Within the past three years, the Texas Military Department has spent $11 million to place 70,000 rolls of concertina wire in different parts of the Texas-Mexico border, most notably in Eagle Pass, where migrants have been seriously injured trying to get through the wire.
According to the lawsuit, filed in the Western District of Texas, Border Patrol agents “not only cut Texas’ concertina wire, but also attach ropes or cables from the back of pickup trucks to ease” migrants’ ability to get onto the U.S. side of the river.
The lawsuit names the heads of the U.S. Department of Homeland Security, U.S. Customs and Border Protection, and U.S. Border Patrol as defendants. Paxton’s office is asking a federal judge to rule that immigration agents cutting the wire is illegal and award damages to the state.
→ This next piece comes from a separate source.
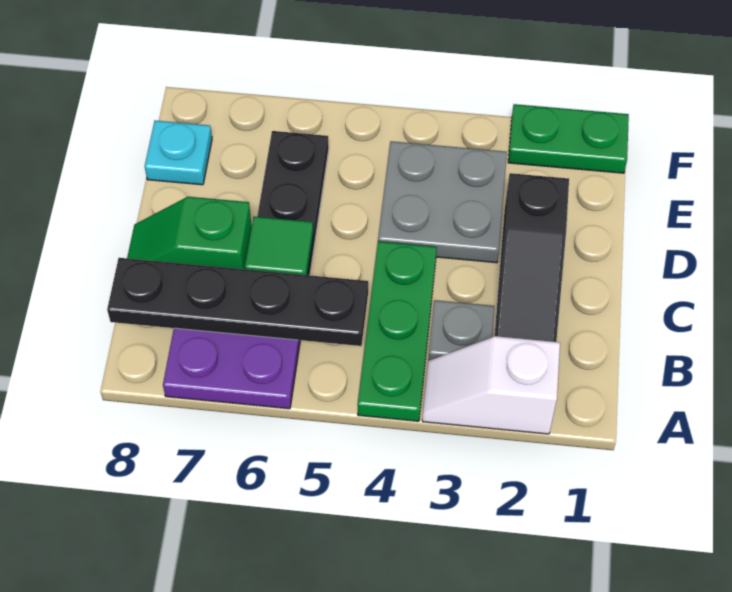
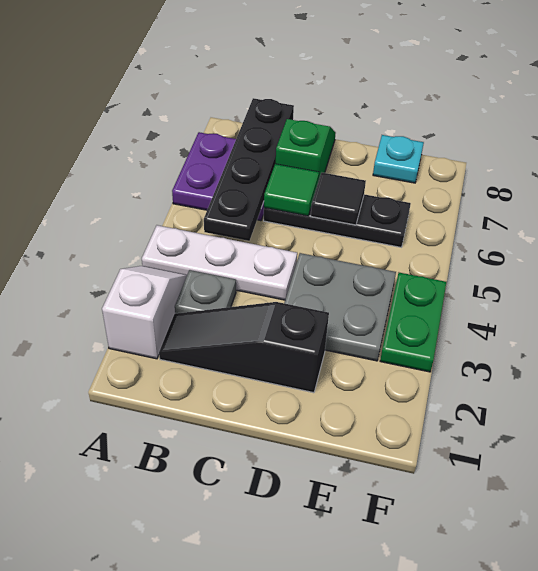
green plate A4:C4 level 1 -> white plate A4:C4 level 1
none -> black tile D6 level 2
green plate F1:F2 level 1 -> green plate F3:F4 level 1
The Department of Homeland Security, which oversees the Border Patrol, said in an email after Paxton filed his lawsuit that it doesn’t respond to pending litigation.
“Generally speaking, Border Patrol agents have a responsibility under federal law to take those who have crossed onto U.S. soil without authorization into custody for processing, as well as to act when there are conditions that put our workforce or migrants at risk,” a spokesperson for the department said last week.
Earlier this year in Eagle Pass, a state trooper claimed the state’s concertina wire had injured people, including a woman who had a miscarriage while entangled in the wire. In an email message to a superior that was later leaked to reporters, the trooper also said that a 4-year-old girl who attempted to cross the wire “was pressed back by Texas Guard soldiers due to the orders given to them.” The temperature “was well over 100 degrees” and the girl passed out before receiving medical treatment, the email said.
The trooper’s claims are under investigation.